WORK INSTRUCTIONS: Each line from the one containing "udělá chybu dřív, než jejich dítě" through the last line of the records below is to be set down exactly; the rest stays out.

=== Section Start ===

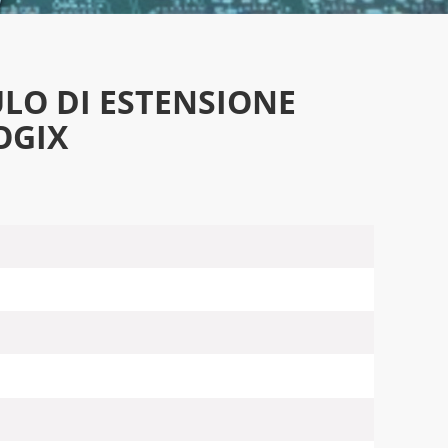
ULO DI ESTENSIONE
OGIX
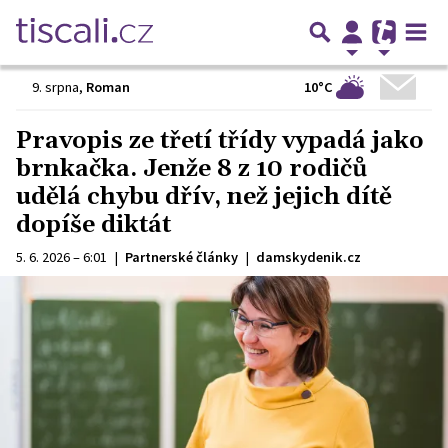
10°C
9. srpna
,
Roman
Pravopis ze třetí třídy vypadá jako
brnkačka. Jenže 8 z 10 rodičů
udělá chybu dřív, než jejich dítě
dopíše diktát
5. 6. 2026 – 6:01
|
Partnerské články
|
damskydenik.cz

=== Section End ===

TASK RESPONSE:
udělá chybu dřív, než jejich dítě
dopíše diktát
5. 6. 2026 – 6:01
|
Partnerské články
|
damskydenik.cz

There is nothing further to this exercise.